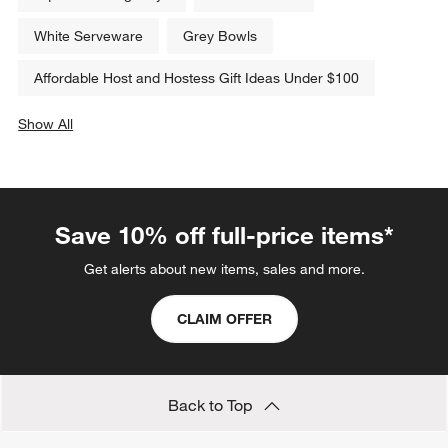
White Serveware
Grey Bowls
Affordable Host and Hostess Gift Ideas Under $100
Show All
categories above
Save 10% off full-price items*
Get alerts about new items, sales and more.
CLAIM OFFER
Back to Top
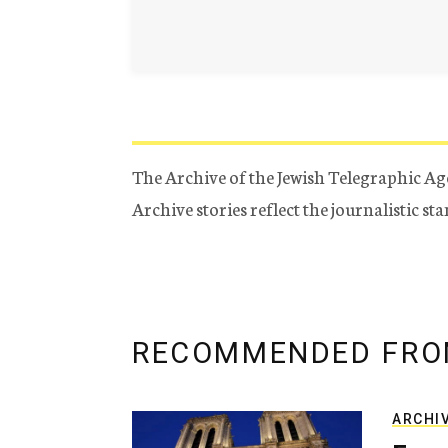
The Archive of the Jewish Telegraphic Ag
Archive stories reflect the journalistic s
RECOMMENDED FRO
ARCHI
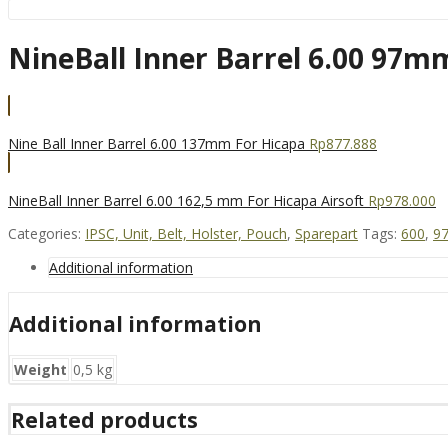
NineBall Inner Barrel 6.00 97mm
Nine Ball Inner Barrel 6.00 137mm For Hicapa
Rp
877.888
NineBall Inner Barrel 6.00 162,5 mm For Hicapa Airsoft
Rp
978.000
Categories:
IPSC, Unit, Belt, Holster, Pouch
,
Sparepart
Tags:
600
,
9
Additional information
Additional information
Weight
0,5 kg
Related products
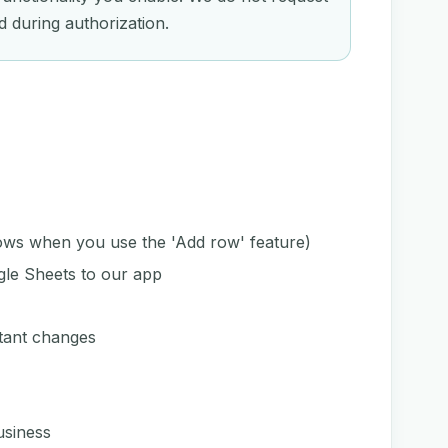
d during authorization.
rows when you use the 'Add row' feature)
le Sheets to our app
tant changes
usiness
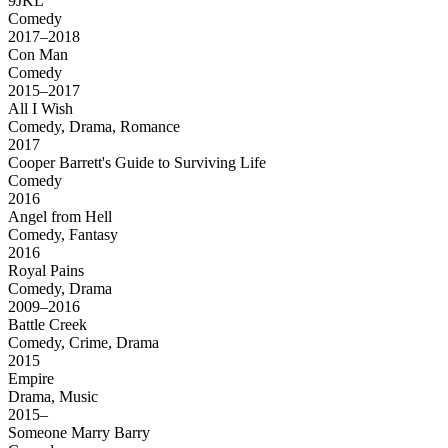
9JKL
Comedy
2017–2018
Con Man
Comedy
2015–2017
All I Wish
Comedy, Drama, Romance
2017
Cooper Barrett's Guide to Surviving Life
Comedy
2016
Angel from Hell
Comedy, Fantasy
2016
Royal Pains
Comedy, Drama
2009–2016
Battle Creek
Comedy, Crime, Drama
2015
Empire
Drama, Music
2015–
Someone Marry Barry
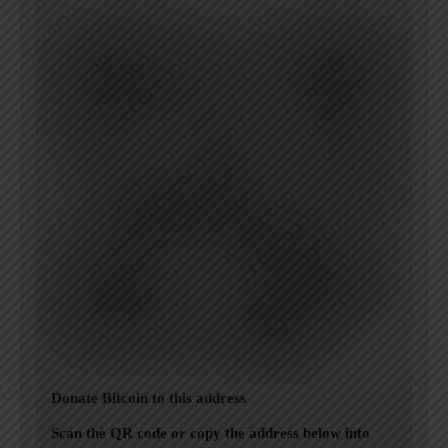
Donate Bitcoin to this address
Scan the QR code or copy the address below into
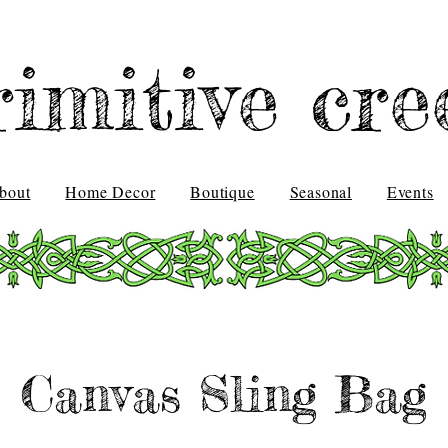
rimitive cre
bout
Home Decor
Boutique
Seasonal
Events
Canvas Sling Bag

+++++

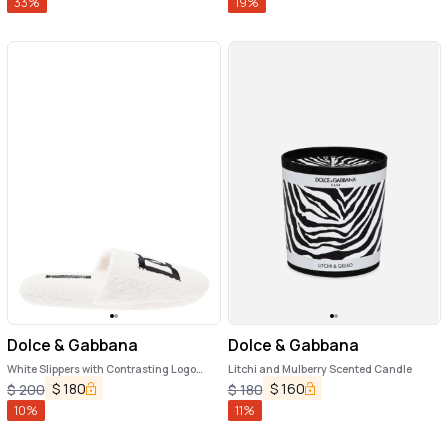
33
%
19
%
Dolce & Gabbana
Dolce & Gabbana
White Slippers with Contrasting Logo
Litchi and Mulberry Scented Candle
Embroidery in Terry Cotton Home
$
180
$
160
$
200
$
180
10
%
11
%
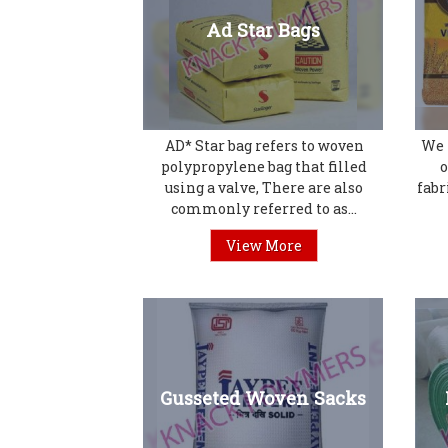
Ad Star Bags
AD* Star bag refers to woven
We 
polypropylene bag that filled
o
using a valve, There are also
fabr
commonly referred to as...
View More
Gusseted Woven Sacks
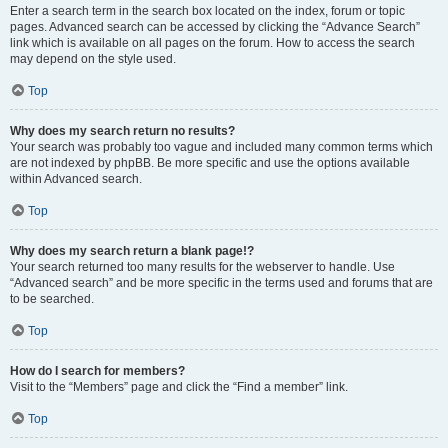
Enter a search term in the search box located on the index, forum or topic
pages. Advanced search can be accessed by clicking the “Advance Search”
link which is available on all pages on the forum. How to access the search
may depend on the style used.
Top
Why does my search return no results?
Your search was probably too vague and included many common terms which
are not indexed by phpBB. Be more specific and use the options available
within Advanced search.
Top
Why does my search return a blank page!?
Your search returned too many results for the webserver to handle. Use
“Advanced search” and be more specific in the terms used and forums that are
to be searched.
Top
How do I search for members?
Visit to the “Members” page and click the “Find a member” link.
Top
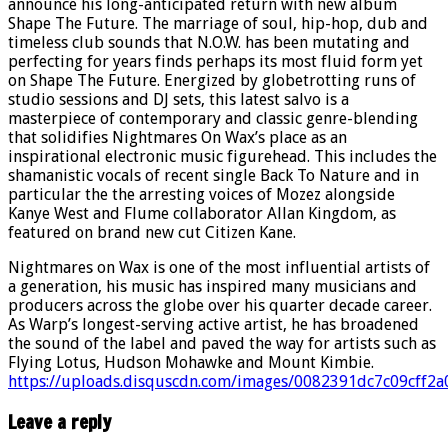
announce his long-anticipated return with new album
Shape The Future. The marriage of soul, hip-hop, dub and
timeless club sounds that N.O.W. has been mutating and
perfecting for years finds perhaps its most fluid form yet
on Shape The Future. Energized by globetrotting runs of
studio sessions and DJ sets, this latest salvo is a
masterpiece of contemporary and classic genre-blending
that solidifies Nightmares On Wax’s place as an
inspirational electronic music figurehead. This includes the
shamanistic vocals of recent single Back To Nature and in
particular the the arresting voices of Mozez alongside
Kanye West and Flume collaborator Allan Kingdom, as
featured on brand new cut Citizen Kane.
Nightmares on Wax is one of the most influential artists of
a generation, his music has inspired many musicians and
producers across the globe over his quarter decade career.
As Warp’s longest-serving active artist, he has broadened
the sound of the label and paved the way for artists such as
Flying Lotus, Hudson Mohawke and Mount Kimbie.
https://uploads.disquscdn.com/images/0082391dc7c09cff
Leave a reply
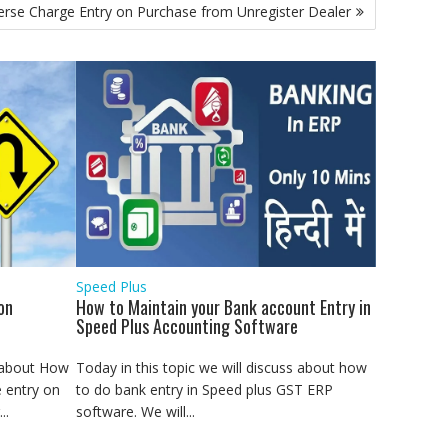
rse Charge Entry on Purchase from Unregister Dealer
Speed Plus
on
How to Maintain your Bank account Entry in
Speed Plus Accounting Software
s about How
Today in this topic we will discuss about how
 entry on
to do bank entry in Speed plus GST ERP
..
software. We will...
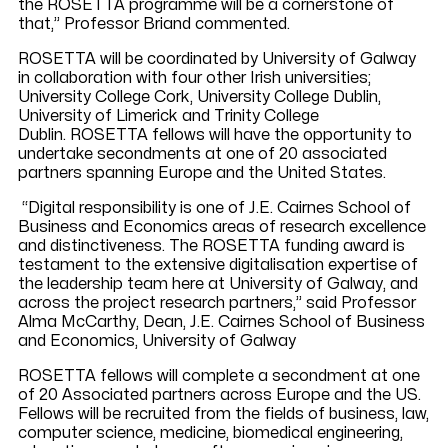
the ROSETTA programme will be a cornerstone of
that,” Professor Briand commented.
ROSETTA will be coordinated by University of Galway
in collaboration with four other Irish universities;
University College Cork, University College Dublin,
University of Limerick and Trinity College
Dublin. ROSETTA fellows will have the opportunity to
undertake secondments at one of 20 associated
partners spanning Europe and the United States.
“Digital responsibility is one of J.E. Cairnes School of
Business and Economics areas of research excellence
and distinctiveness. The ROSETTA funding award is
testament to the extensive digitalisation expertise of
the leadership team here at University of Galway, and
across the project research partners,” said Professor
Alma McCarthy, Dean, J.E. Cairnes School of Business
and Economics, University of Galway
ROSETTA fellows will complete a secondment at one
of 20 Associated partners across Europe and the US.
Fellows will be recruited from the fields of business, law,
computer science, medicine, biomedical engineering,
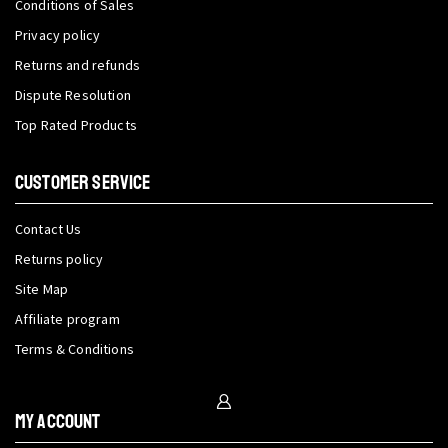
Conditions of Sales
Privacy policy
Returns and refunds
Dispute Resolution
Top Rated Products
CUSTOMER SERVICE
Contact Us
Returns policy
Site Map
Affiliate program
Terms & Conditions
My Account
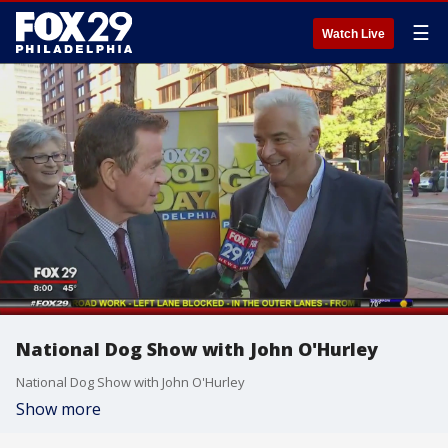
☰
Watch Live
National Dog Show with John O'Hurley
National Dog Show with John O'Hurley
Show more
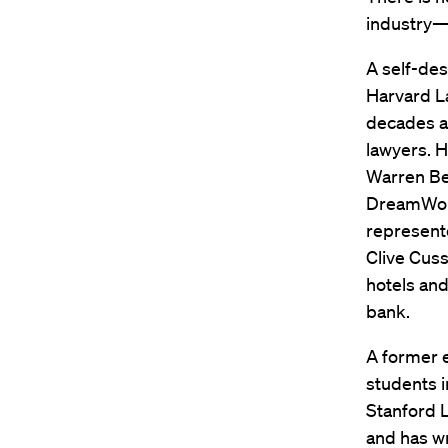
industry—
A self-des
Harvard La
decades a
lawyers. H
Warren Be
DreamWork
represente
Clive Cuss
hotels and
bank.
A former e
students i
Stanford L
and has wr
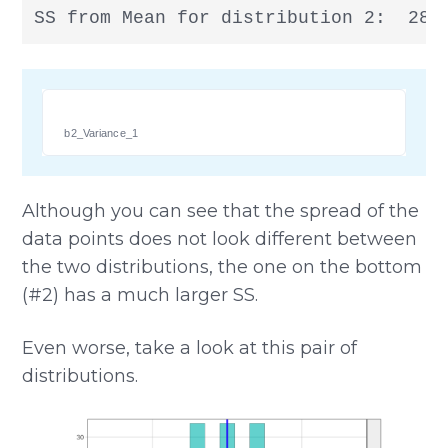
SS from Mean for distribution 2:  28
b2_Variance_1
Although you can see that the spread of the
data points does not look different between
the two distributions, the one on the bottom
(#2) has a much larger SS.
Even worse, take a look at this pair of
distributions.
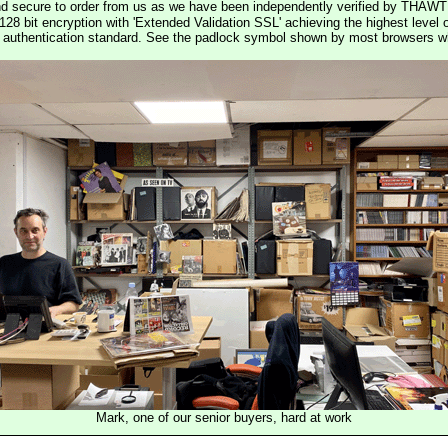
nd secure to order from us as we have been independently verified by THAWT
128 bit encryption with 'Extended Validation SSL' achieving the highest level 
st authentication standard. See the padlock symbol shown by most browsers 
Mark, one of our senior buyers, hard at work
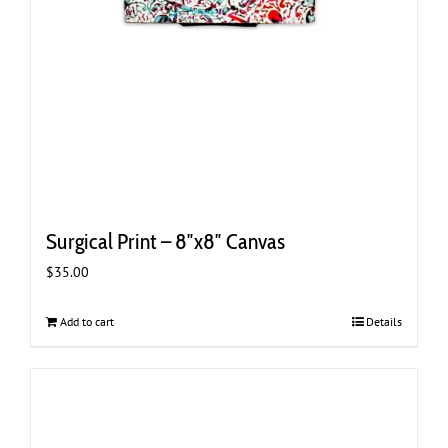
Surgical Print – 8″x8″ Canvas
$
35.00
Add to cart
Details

+++++

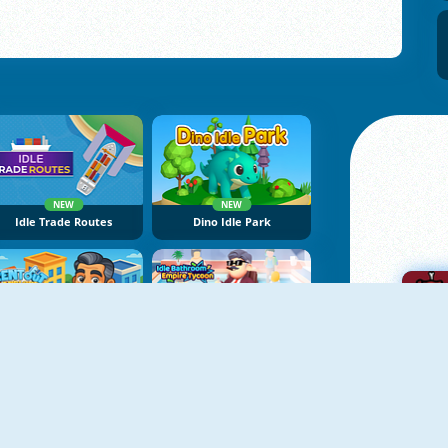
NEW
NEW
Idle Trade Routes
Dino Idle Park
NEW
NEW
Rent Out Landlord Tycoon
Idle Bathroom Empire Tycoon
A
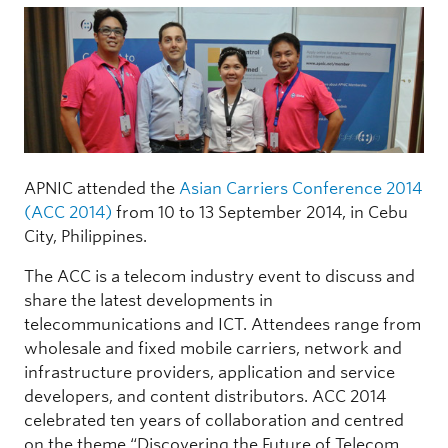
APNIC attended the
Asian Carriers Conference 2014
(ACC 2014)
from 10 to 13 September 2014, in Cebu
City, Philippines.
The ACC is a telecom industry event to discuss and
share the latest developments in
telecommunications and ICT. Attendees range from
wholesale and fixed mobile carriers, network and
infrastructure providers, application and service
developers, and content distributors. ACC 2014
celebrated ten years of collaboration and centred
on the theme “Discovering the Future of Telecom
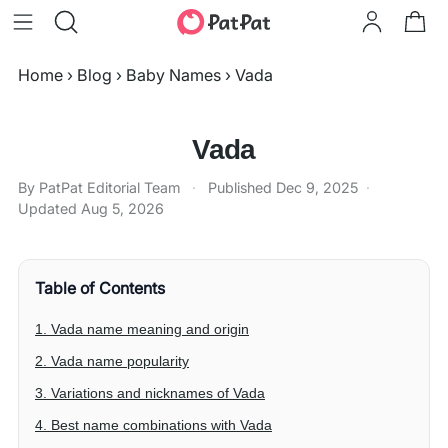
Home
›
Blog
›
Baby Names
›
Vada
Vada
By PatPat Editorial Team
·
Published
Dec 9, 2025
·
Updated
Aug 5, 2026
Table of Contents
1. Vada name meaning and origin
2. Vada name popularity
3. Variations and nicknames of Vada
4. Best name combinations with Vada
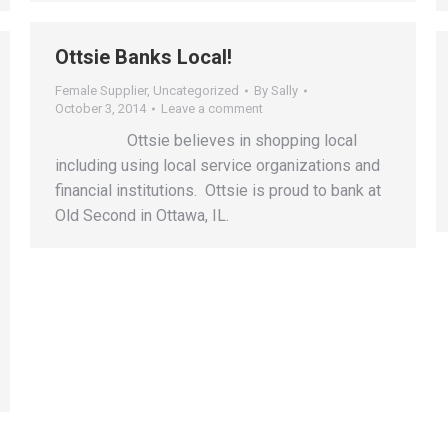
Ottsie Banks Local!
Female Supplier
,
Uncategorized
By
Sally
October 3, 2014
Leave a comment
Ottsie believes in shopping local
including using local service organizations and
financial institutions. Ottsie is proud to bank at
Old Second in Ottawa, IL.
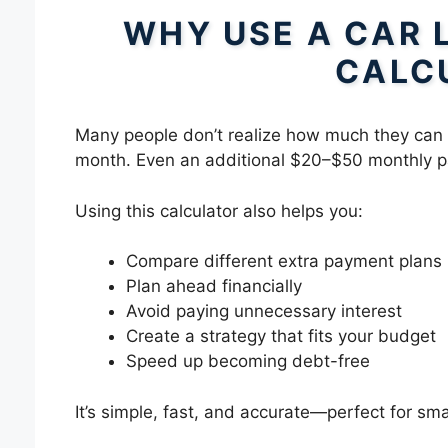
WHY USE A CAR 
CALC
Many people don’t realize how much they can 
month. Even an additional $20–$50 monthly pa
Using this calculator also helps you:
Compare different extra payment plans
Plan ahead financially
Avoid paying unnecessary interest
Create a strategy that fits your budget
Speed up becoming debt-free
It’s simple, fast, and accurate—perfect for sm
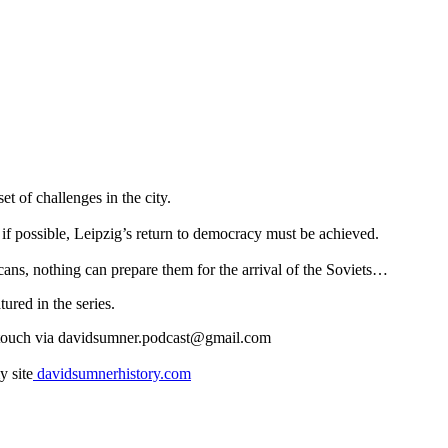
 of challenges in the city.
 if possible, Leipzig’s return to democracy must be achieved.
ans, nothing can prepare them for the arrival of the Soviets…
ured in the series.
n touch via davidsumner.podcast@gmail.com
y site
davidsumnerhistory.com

+++++

- Your instructions
Lay out as a numbered list the rows that open with the line containing "Donate Bitcoin to this address" and close with the line containing "Scan the QR", both included, with blank lines left out.

- Answer to this exercise
1. Donate Bitcoin to this address
2. Scan the QR code or copy the address below into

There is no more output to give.